Financiada pelo CNPq, a iniciativa contou com a participação da Ufac, Ifac, ICMBio e de escolas da região. Aproximadamente 250 pessoas participaram da programação, entre estudantes, professores e moradores das comunidades da reserva.
Durante o evento, estudantes da graduação e pós-graduação da Ufac e do Ifac apresentaram pesquisas e atividades educativas nas áreas de saúde, Astronomia, Física, Matemática, Robótica e educação científica. A programação incluiu oficinas de foguetes, observação do céu com telescópios, sessões de planetário, jogos educativos e atividades com microscópios.

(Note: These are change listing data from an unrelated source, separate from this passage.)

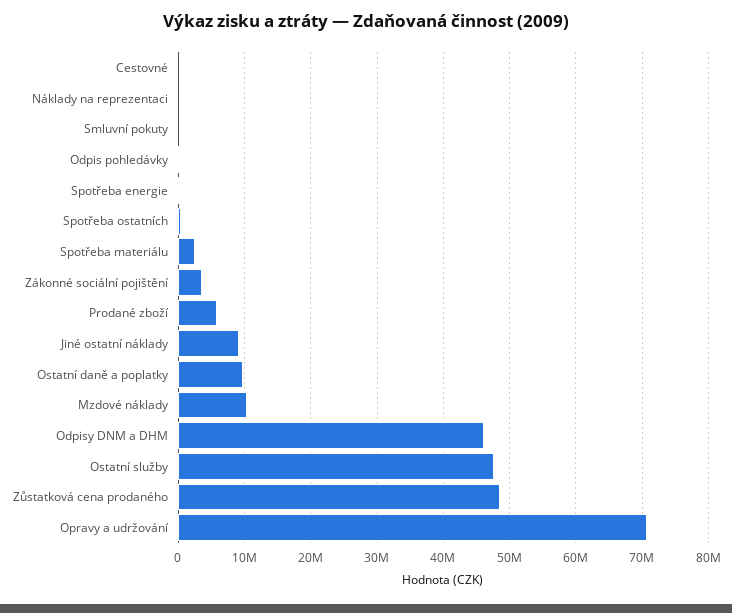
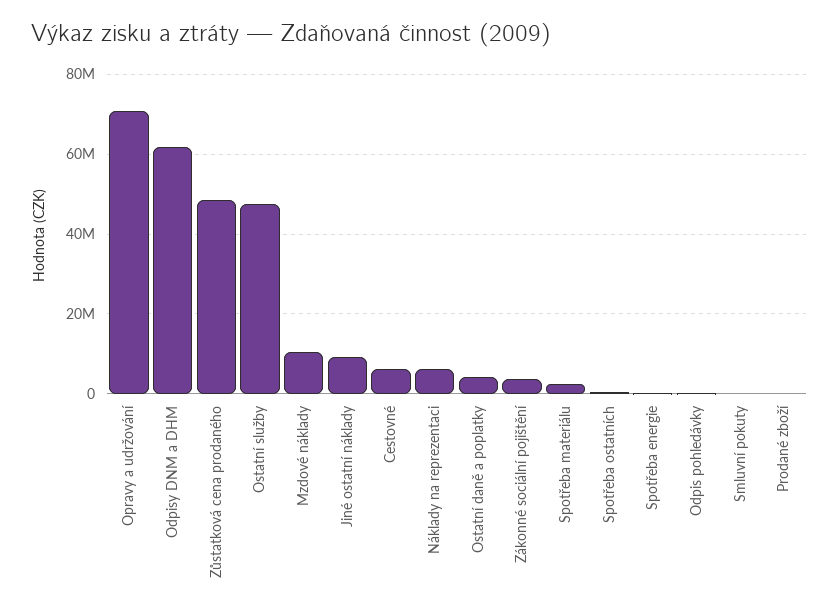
  {
-   "Cestovné": 0,
+   "Cestovné": 6000000,
-   "Náklady na reprezentaci": 0,
+   "Náklady na reprezentaci": 6000000,
    "Smluvní pokuty": 0,
    "Odpis pohledávky": 0,
    "Spotřeba energie": 0,
    "Spotřeba ostatních": 0,
    "Spotřeba materiálu": 2000000,
    "Zákonné sociální pojištění": 4000000,
-   "Prodané zboží": 6000000,
+   "Prodané zboží": 0,
    "Jiné ostatní náklady": 9000000,
-   "Ostatní daně a poplatky": 10000000,
+   "Ostatní daně a poplatky": 4000000,
    "Mzdové náklady": 10000000,
-   "Odpisy DNM a DHM": 46000000,
+   "Odpisy DNM a DHM": 62000000,
    "Ostatní služby": 48000000,
    "Zůstatková cena prodaného": 48000000,
    "Opravy a udržování": 71000000
  }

O professor Francisco Glauco, do Centro de Ciências Biológicas e da Natureza (CCBN) da Ufac, destacou a importância da participação acadêmica em ações junto às comunidades tradicionais.
“A universidade tem um papel fundamental para a formação científica e cidadã dos estudantes. A troca de conhecimentos com comunidades de difícil acesso fortalece essa formação”, afirmou.
A professora Valdenice Barbosa, da Escola Iracema, ressaltou o impacto da iniciativa para os alunos da reserva.
“Foi um dia histórico de muito aprendizado. Muitos estudantes tiveram contato pela primeira vez com experimentos e equipamentos científicos”, disse.
Além das atividades científicas, a programação contou com apresentações culturais realizadas pelos estudantes da reserva, fortalecendo a integração entre ciência, educação e saberes amazônicos.
A participação da Ufac reforça o compromisso da universidade com a extensão, a popularização da ciência e a aproximação entre universidade e comunidades tradicionais da Amazônia.